Joanna Biszewska: Zuza, ty w naszej rozmowie reprezentujesz młodych. Niedawno byłaś uczennicą sosnowieckiego liceum. Powiedz, czego tobie, twoim koleżankom i kolegom najbardziej w szkole brakowało?
Zuza Karcz: aktywistka edukacyjna, członkini zarządu fundacji OFF school, studentka SGH i WPiA UW: Wsparcia, wysłuchania nas. My jesteśmy od małego bombardowani różnymi informacjami z tak wielu źródeł, że dojrzewamy o wiele szybciej niż pokolenie czy dwa przed nami. W szkole szukamy zrozumienia, nie dostajemy tego. I też możliwości pobycia ze sobą, zintegrowania się, biletu wejścia w dorosłość.
Dobrze, że mówisz o różnicach pokoleniowych. Świat wokół nas zmienia się z miesiąca na miesiąc, a mimo to w szkole, jak od dziesiątek lat, to podręcznik jest najważniejszy i trzeba za nim podążać.

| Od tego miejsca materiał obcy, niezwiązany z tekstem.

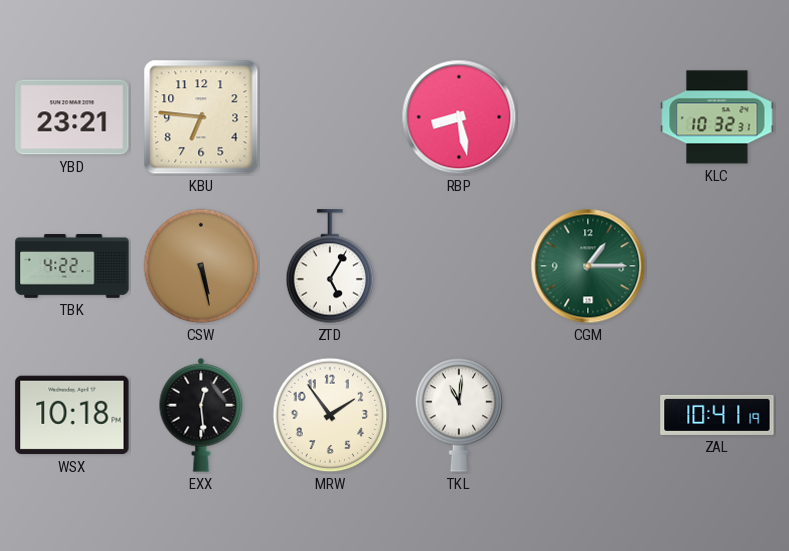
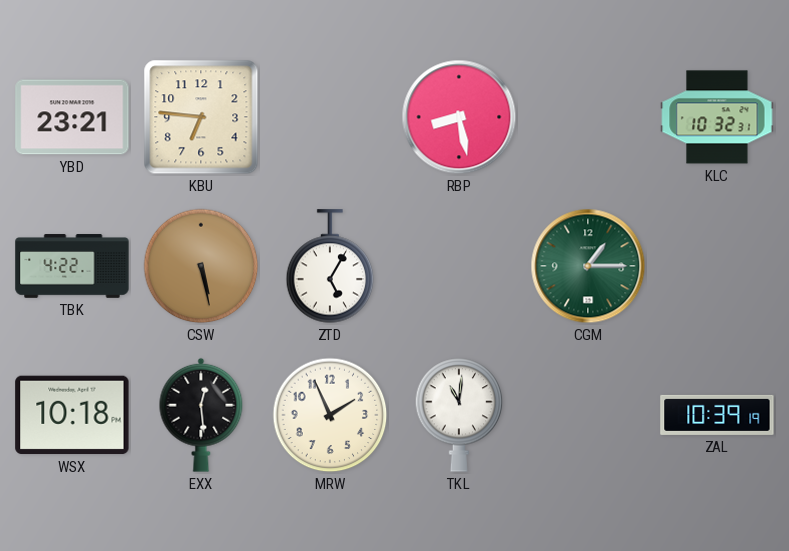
MRW: 1:54 -> 1:56
ZAL: 10:41 -> 10:39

Zuza: Być może to najwyższy czas, żeby powiedzieć sobie, że nie musimy być ekspertami od wszystkiego i że kształcenie ogólnokształcące nie musi polegać na tym, że wkuwamy od strony do strony. Brakuje nam tego, że w szkołach nie poznajemy siebie, swoich kompetencji i możliwości. Gdybyśmy je znali, łatwiej byłoby nam przyjmować wiedzę na dowolnym etapie życia, czy to w formie formalnej, czy pozaformalnej.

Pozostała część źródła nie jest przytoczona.